If you think there is a security problem, have you checked the security on the file?
Something that might help (no guarantee) is to use the DEFINE to tell the loader to report things as it goes along. If you aren't careful, you can get a very large amount of output from this, but in the case of an error such as yours, you probably would only have to look at the end of the output to see what it was doing when it got the error.
The description, copied from the RLD manual is:
Loader Diagnostic Message Verbosity Level
In order to get diagnostic output from rld regarding loading of library files, resolution
of symbol names and search details for files and symbols, users have to define a
=_RLDVERBOSE define on Guardian or _RLDVERBOSE environment variable on
OSS giving it a verbosity level.
Verbosity levels are:
0 - default (as though this specification is absent)
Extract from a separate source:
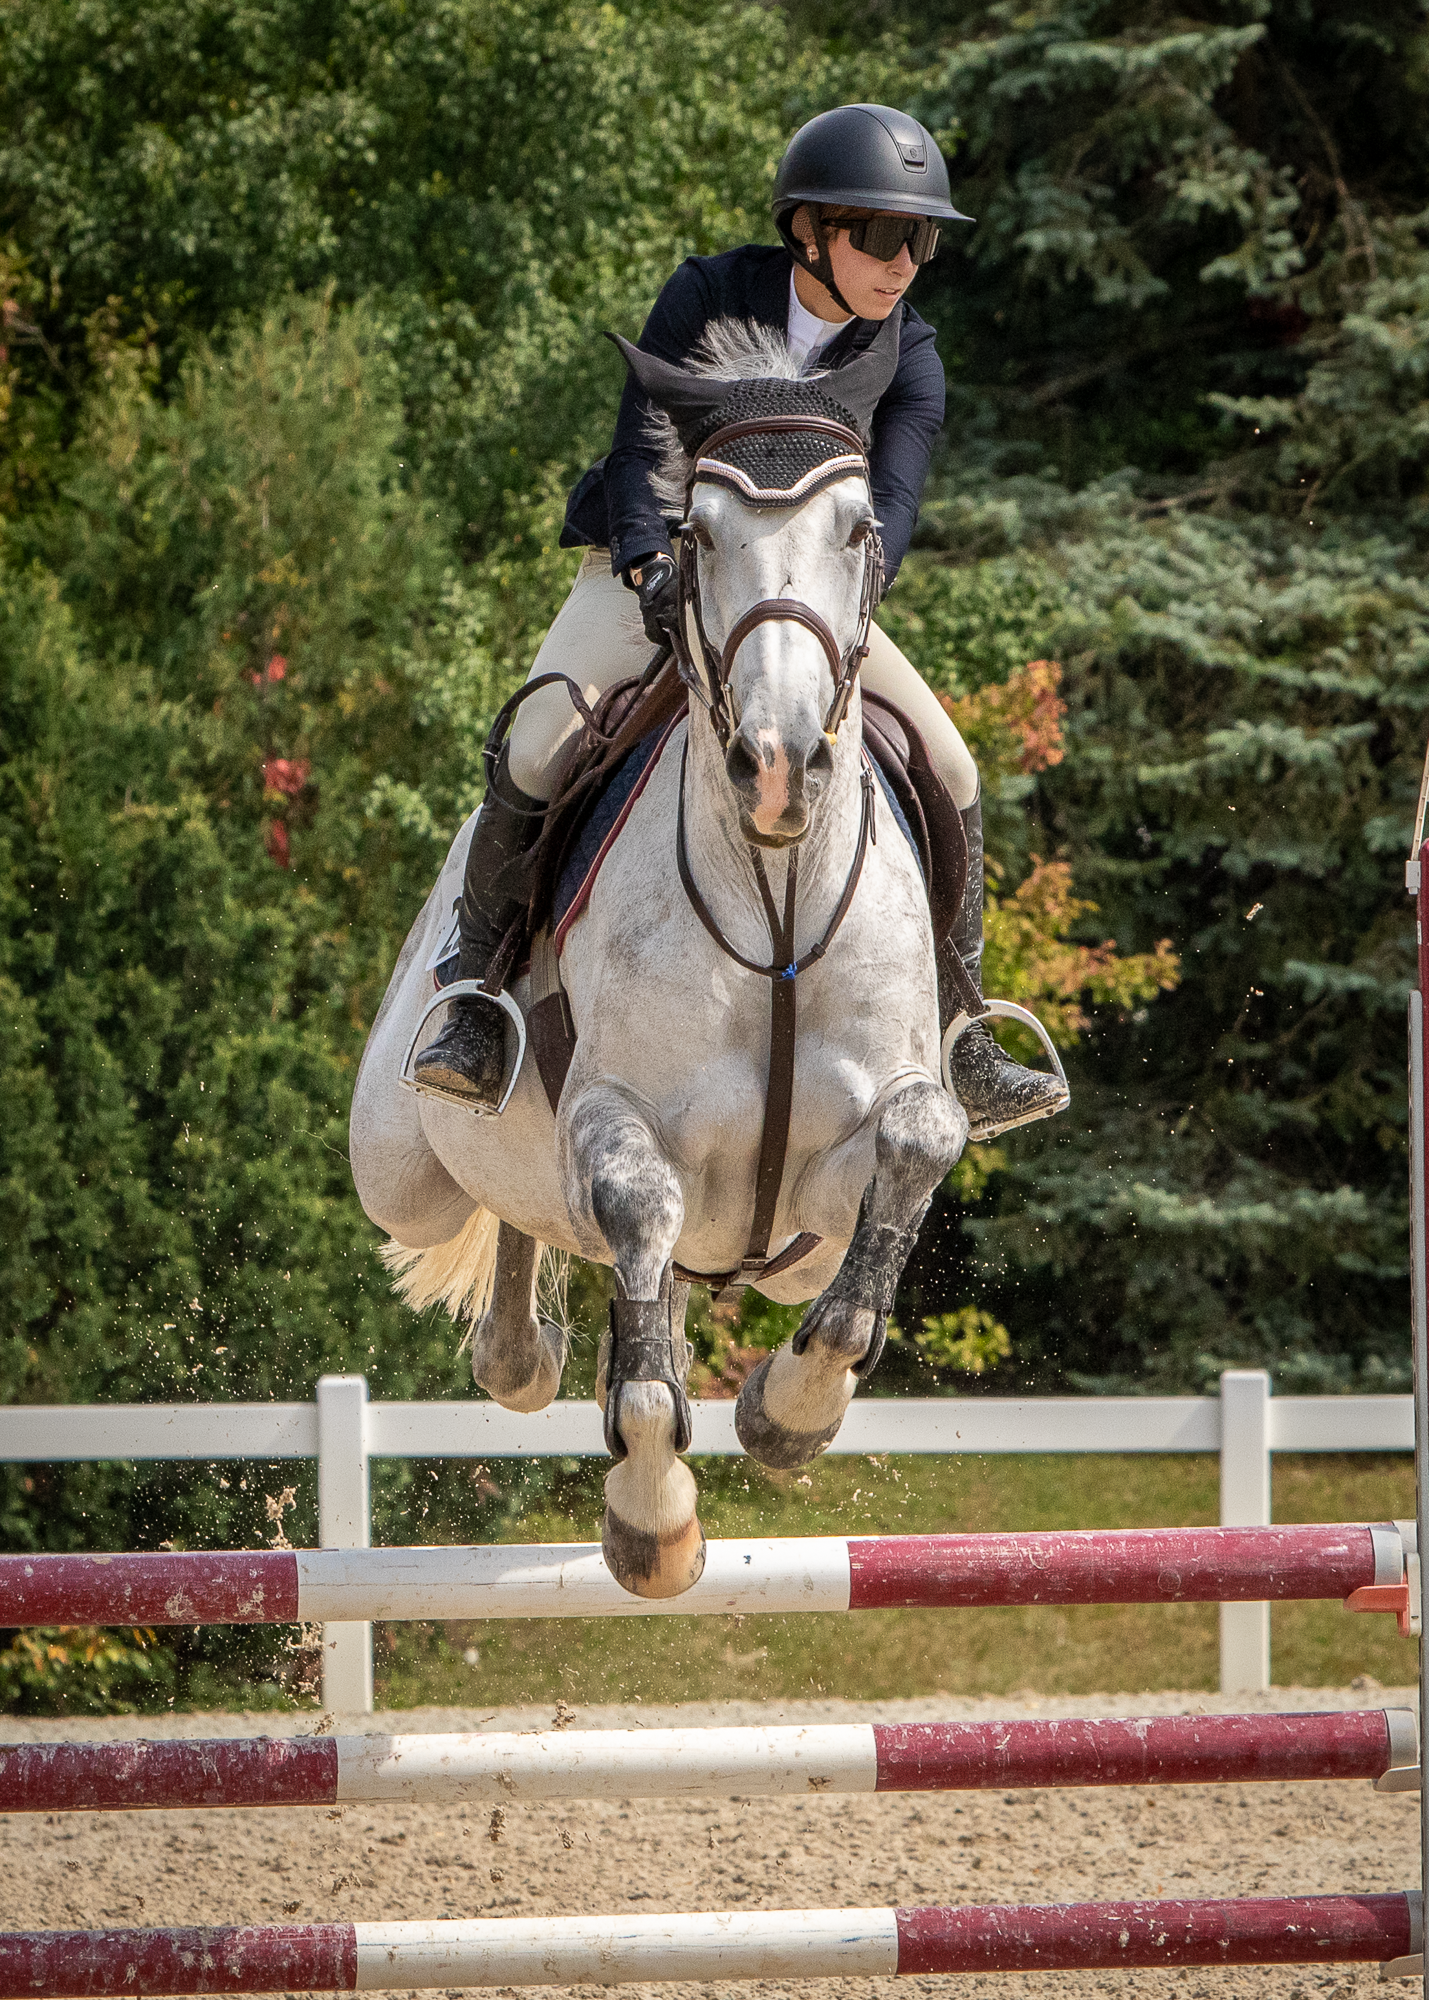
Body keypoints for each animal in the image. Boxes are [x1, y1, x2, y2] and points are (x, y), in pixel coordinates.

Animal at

1 - none (no output to hometerm/stderr)
2 - warnings and errors
3 - also show files loaded
4 - also show symbol resolution
5 - same as 3, plus file search details
6 - same as 4, plus file search details
7 - same as 4, plus symbol search details
8 - all the above
9 - suppress warnings, report only errors
The syntax for specifying these values is as follows:
Guardian:
add DEFINE = _RLDVERBOSE, class MAP, file #<verbose-level>
OSS:
export _RLDVERBOSE=<verbose-level>
The RLD manual describes the procedures used for dynamic linking, but I believe static linking is just dynamic linking done by the process startup code, so I'm pretty sure this DEFINE is effective for static linking, too. In your case, I think you would be best served by verbose-level 5, but feel free to try other levels.
It occurs to me that it might not be libcrypto.so that is the one with the error, but one of the dlls loaded by a reference from libcrypto.so. If that is the case, then I think the details _RLDVERBOSE will give you would show which dll really is the one causing the problem.